Originally posted by reh321 consumers mostly use automatic transmissions these days. Race car drivers are known for wanting exact control
My car is auto transmission but I can nudge the gear lever up or down which is what I do most of the time in the hills. I'm never very satisfied with the way it changes.
Originally posted by reh321 My Ford Fiesta is equipped with Ford’s “high mileage” package, which includes vents to close off the radiator when starting {so engine will warm up faster}, special flaps to improve airflow around the wheels, and a special automatic transmission with a fifth gear which gives better MPG at 50+ MPH {it’s basically what used to be called ‘overdrive’}
That sounds like most UK cars since at least 1980, starting with the 5-gear Austin Maxi. The thermostat in cars' water cooling systems has always shut the radiator out of the circuit until the engine warms up - has the Fiesta done away with the thermostat and has air-side vent flaps instead?
Originally posted by wadge22 a manual trans offers the driver more leeway to choose whether they want to optimize shifts for acceleration or efficiency, assuming the driver knows how to do so effectively.
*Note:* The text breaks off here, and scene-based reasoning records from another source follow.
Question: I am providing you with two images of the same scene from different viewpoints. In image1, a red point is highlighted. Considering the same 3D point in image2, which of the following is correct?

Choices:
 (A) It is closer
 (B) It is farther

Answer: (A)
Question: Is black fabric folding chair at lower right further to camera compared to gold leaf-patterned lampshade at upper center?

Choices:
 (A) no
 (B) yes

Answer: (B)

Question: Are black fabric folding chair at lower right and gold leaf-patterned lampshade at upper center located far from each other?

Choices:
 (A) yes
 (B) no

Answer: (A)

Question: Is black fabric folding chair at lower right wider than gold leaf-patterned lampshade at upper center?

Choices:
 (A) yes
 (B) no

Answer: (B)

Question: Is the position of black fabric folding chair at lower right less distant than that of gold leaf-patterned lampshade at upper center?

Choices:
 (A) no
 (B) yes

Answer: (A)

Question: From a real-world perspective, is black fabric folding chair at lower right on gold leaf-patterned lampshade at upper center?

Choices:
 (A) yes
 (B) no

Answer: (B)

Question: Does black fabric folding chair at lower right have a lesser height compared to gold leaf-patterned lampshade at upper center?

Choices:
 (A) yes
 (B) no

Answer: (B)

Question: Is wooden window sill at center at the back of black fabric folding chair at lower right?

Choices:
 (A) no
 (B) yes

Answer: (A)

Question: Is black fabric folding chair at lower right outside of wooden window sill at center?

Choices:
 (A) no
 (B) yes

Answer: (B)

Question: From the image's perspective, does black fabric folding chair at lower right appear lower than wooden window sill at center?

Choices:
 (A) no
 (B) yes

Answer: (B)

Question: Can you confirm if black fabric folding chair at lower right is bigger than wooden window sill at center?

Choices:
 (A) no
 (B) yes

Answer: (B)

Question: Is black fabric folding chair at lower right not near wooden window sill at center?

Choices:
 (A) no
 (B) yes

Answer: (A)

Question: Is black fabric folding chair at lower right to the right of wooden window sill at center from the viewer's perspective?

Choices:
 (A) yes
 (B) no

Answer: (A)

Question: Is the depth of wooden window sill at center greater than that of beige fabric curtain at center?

I'm more concerned about engine life. Car makers are hell-bent on reducing their published mpg figures (however unrealistic they may be), so auto transmissions are programmed to use lower ratios than are good for engine wear. The cost of having to replace an engine would wipe out any slight savings from forcing the engine to labour up gradients without changing down. I'm not talking about motorway cruising, but about the short sharp rises around where I live. Lady L's car is manual but
recommends gear changes on the dashboard display, and its choices are astonishing. I'm an engineer and hearing the labouring makes
me feel stressed, let alone the engine.
PS : Regarding the term "overdrive". In olden days, top speed was the main selling point (just like mpg today) - 40 mph! 50 mph! 60 mph!! During development the maker would try different final drive ratios and choose the one that gave the highest speed. This did not (of course) give the most mpg in cruising at intermediate speeds, which is always achieved at a higher ratio. So the more expensive cars offered a second gearbox bolted on the back of the standard one that had two ratios like 1 : 1 (straight through) and 0.8 : 1 (a speed-up). The latter was considered to be
over-driving the engine because it required more torque from it at any speed, and the car could not achieve its top speed, but it was more efficient at cruising. But the overdrive box was very expensive (more than the main box) so it made sense to incorporate an overdrive fifth gear into the main box, whether auto or not, which I believe the Austin Maxi was the first to do in the UK at least. I guess that with some auto gearboxes having six or eight gears today, two or three of them are overdrives.